2. Extended the length of variable names from 8 to 10 for data
conversion to SAS.
3. Added code for PROC GLM and PROC REG if SAS output is selected.
4. Added a suggestion to use white or yellow colors if leaf node
numbers are selected.
5. Allow execution to continue if an excluded variable contains values
longer than 20 characters.
6. Allow option 3 (data conversion) to proceed if there are data
values longer than 20 characters, with a warning that they are
truncated.
Changes in version 4.2:
1. Corrected a bug that affects relative risk regression when some D
or T variables have missing values.
2. Added an option for weighted or unweighted error estimation when a
weight variable exists. The default is unweighted.
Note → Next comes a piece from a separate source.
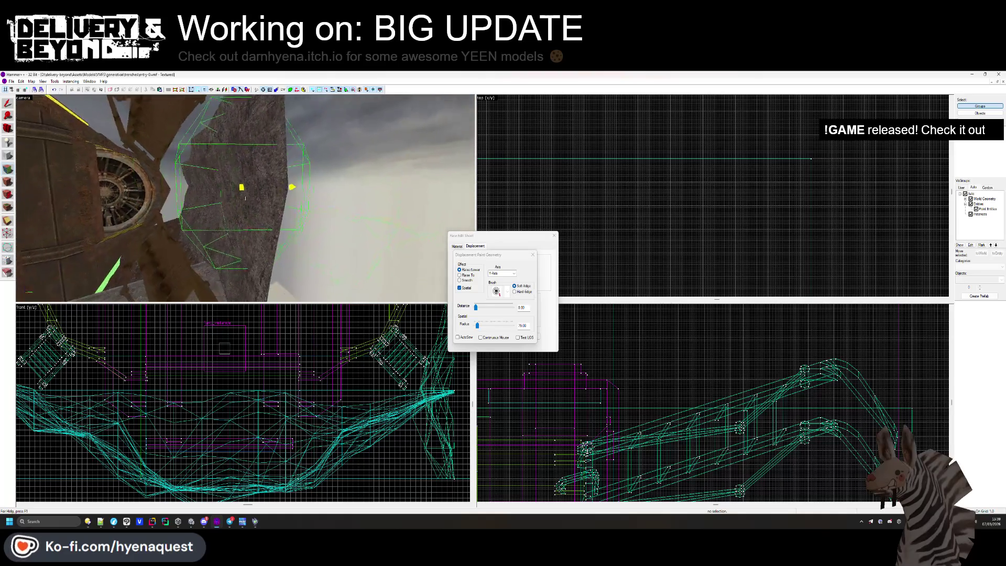
key(Up)
key(Up)
key(Up)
3. Changed from zero-truncated normal to 1-df chi-square statistic for
split variable selection.
Changes in version 4.1:
1. Corrected a bug in output for truncation type 2.
2. Reverted default value of mindat to 0 for stepwise option.
Changes in version 4.0:
1. Added an option for least median of squares (robust) regression for
multiple and best simple linear fitting.
2. Increased amount of information output to (optional) file containing
names and regression coefficients in leaf nodes.
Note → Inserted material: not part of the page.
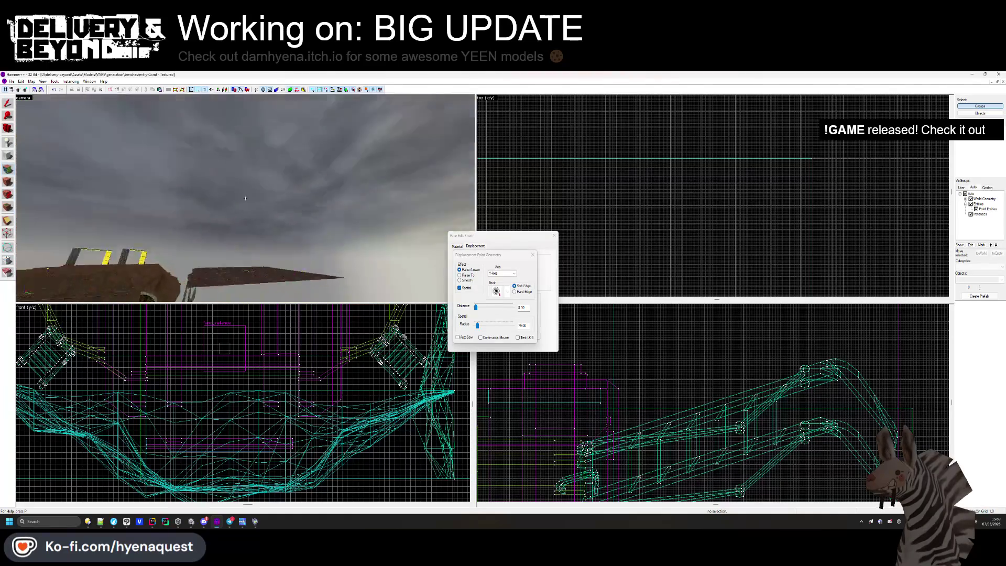
key(Down)
key(Down)
key(Down)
3. Changed absolute z to truncated z for variable selection and
bootstrap bias correction.
4. Added an option to save multiple regression coefs in a separate file.
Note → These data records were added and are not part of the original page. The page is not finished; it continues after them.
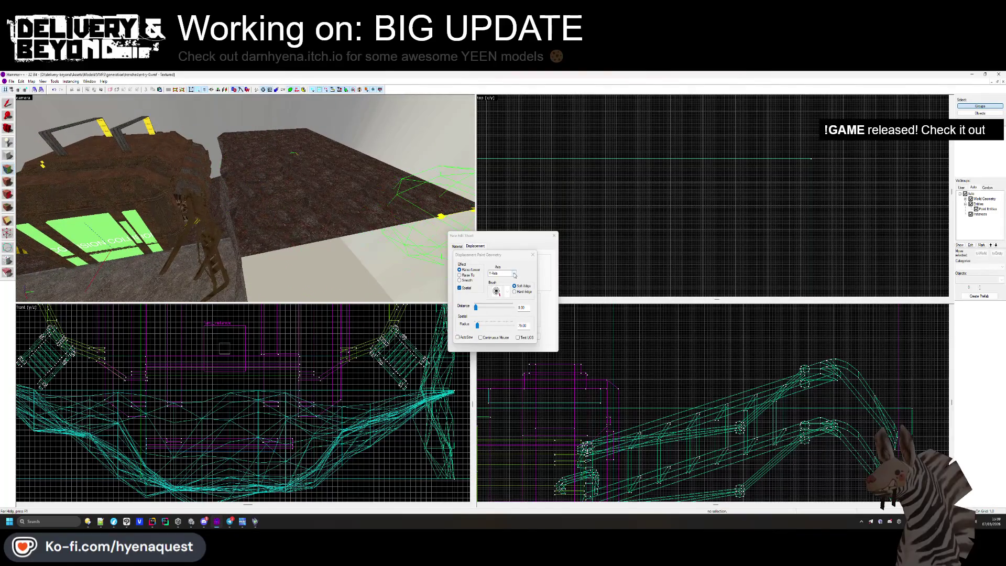
click(514, 272)
click(500, 279)
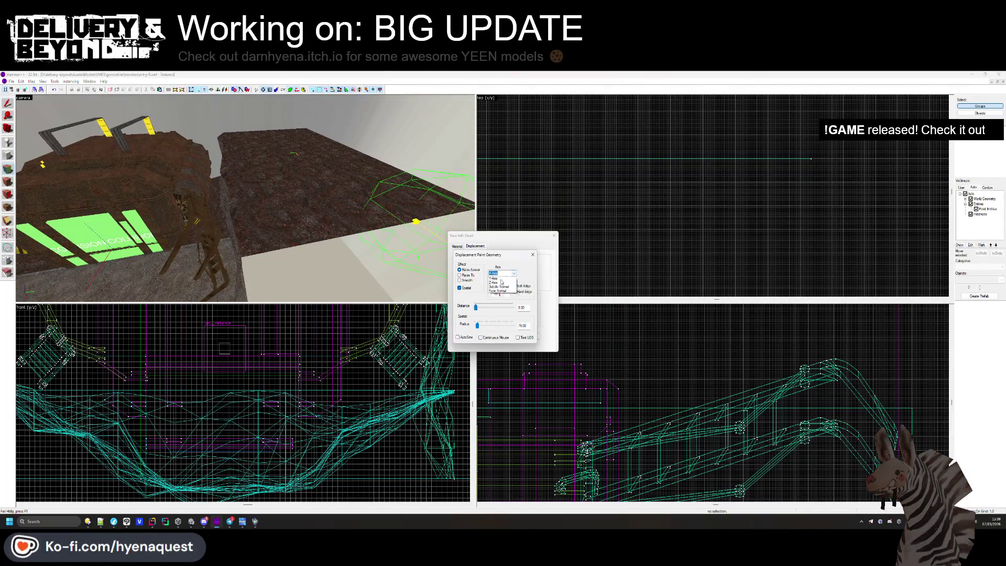
mouse_move(258, 219)
mouse_down()
mouse_move(242, 175)
mouse_move(437, 192)
mouse_up()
5. Added an option to fit piecewise least-squares multiple linear
regression without intercept terms.
6. Added an option to not truncate, truncate fitted values, or
truncate x-values before prediction.
7. Added option to drop insignificant leading powers in polynomial models.
8. Added option for stepwise simple linear ANCOVA.
9. Allowed stepwise linear option to use "c" or "b" categorical variables.
10. Fixed a bug that affected datasets with missing values but without
weight variables.
11. Fixed a bug in split point selection to use total mean deviance
instead of total deviance.
12. Added option for all subsets regression.
13. Improved search over split points for non-exhaustive search.
14. Changed option for non-exhaustive search from fraction to number.
Changes in version 3.1:
1. For stepwise and polynomial regression, added option to write the
leaf node number and the selected regressors into a separate file.
2. Added option for colored leaf nodes and improved font sizes in
LaTeX tree diagrams.
3. Added optional file of node IDs and fitted values of a column to
indicate training observation.
4. Added R-squared value for tree model (least-squares fit only).
5. Fixed bug in interaction test. Now preference for "c" variable is
given on to multiple linear regression.
6. Increased number of trees in pruning sequence.